## Exercise requirements
Print the records exactly and in full, please; the pictures stay out.

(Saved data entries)
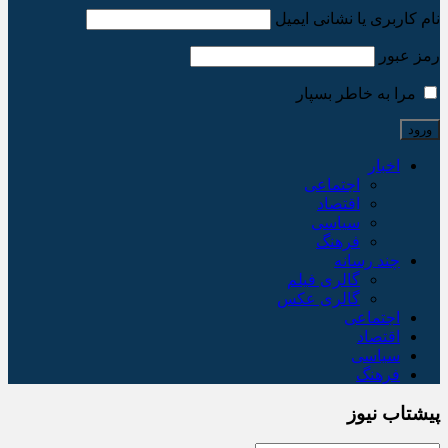
نام کاربری یا نشانی ایمیل
رمز عبور
مرا به خاطر بسپار
اخبار
اجتماعی
اقتصاد
سیاسی
فرهنگ
چند رسانه
گالری فیلم
گالری عکس
اجتماعی
اقتصاد
سیاسی
فرهنگ
پیشتاب نیوز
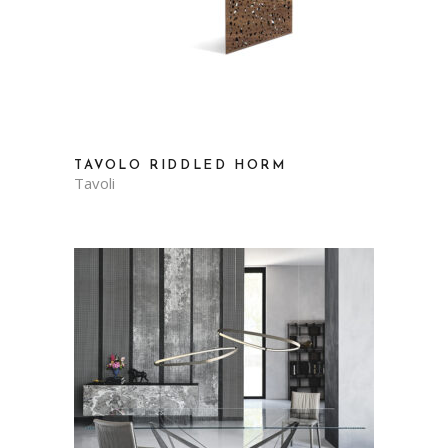
TAVOLO RIDDLED HORM
Tavoli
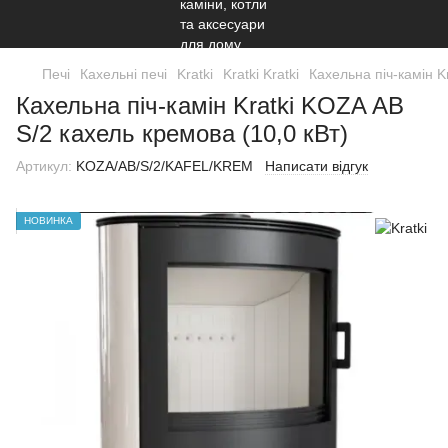
Печі
Кахельні печі
Kratki
Kratki Kratki
Кахельна піч-камін K
Кахельна піч-камін Kratki KOZA AB
S/2 кахель кремова (10,0 кВт)
Артикул:
KOZA/AB/S/2/KAFEL/KREM
Написати відгук
НОВИНКА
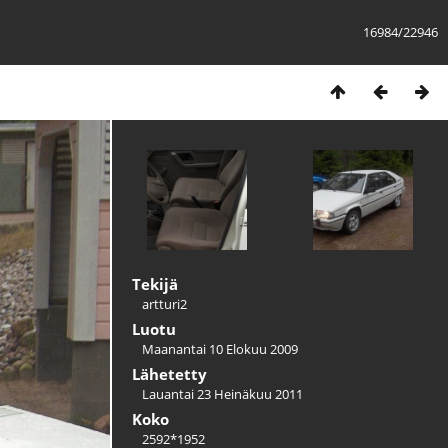
16984/22946
Tekijä
artturi2
Luotu
Maanantai 10 Elokuu 2009
Lähetetty
Lauantai 23 Heinäkuu 2011
Koko
2592*1952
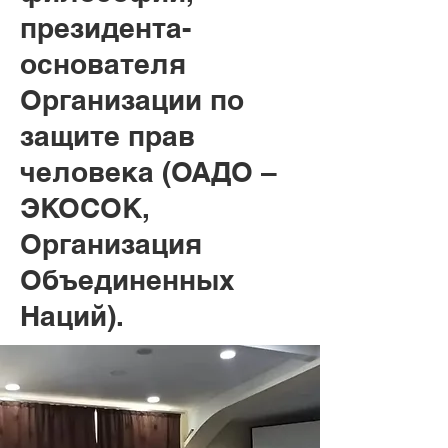
президента-
основателя
Организации по
защите прав
человека (ОАДО –
ЭКОСОК,
Организация
Объединенных
Наций).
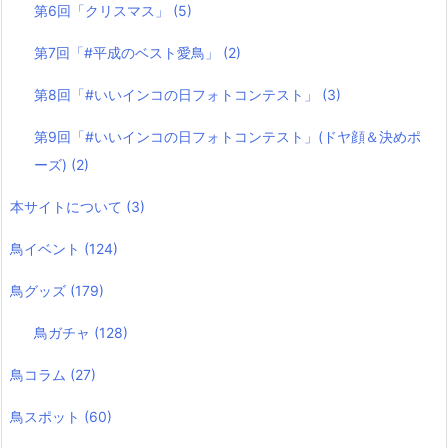
第6回「クリスマス」
(5)
第7回「#平成のベスト愛鳥」
(2)
第8回「#いいインコの日フォトコンテスト」
(3)
第9回「#いいインコの日フォトコンテスト」(ドヤ顔＆決めポ
ーズ)
(2)
本サイトについて
(3)
鳥イベント
(124)
鳥グッズ
(179)
鳥ガチャ
(128)
鳥コラム
(27)
鳥スポット
(60)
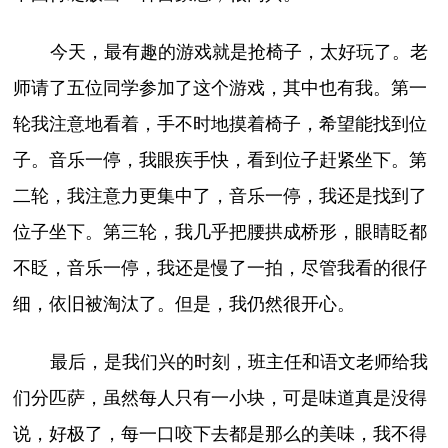
今天，最有趣的游戏就是抢椅子，太好玩了。老
师请了五位同学参加了这个游戏，其中也有我。第一
轮我注意地看着，手不时地摸着椅子，希望能找到位
子。音乐一停，我眼疾手快，看到位子赶紧坐下。第
二轮，我注意力更集中了，音乐一停，我还是找到了
位子坐下。第三轮，我几乎把腰拱成桥形，眼睛眨都
不眨，音乐一停，我还是慢了一拍，尽管我看的很仔
细，依旧被淘汰了。但是，我仍然很开心。
最后，是我们兴的时刻，班主任和语文老师给我
们分匹萨，虽然每人只有一小块，可是味道真是没得
说，好极了，每一口咬下去都是那么的美味，我不得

## Final answer
نام کاربری یا نشانی ایمیل
رمز عبور
مرا به خاطر بسپار
اخبار
اجتماعی
اقتصاد
سیاسی
فرهنگ
چند رسانه
گالری فیلم
گالری عکس
اجتماعی
اقتصاد
سیاسی
فرهنگ
پیشتاب نیوز
TAVOLO RIDDLED HORM
Tavoli
Печі
Кахельні печі
Kratki
Kratki Kratki
Кахельна піч-камін K
Кахельна піч-камін Kratki KOZA AB
S/2 кахель кремова (10,0 кВт)
Артикул:
KOZA/AB/S/2/KAFEL/KREM
Написати відгук
НОВИНКА
16984/22946
Tekijä
artturi2
Luotu
Maanantai 10 Elokuu 2009
Lähetetty
Lauantai 23 Heinäkuu 2011
Koko
2592*1952
президента-
основателя
Организации по
защите прав
человека (ОАДО –
ЭКОСОК,
Организация
Объединенных
Наций).
第6回「クリスマス」
(5)
第7回「#平成のベスト愛鳥」
(2)
第8回「#いいインコの日フォトコンテスト」
(3)
第9回「#いいインコの日フォトコンテスト」(ドヤ顔＆決めポ
ーズ)
(2)
本サイトについて
(3)
鳥イベント
(124)
鳥グッズ
(179)
鳥ガチャ
(128)
鳥コラム
(27)
鳥スポット
(60)
今天，最有趣的游戏就是抢椅子，太好玩了。老
师请了五位同学参加了这个游戏，其中也有我。第一
轮我注意地看着，手不时地摸着椅子，希望能找到位
子。音乐一停，我眼疾手快，看到位子赶紧坐下。第
二轮，我注意力更集中了，音乐一停，我还是找到了
位子坐下。第三轮，我几乎把腰拱成桥形，眼睛眨都
不眨，音乐一停，我还是慢了一拍，尽管我看的很仔
细，依旧被淘汰了。但是，我仍然很开心。
最后，是我们兴的时刻，班主任和语文老师给我
们分匹萨，虽然每人只有一小块，可是味道真是没得
说，好极了，每一口咬下去都是那么的美味，我不得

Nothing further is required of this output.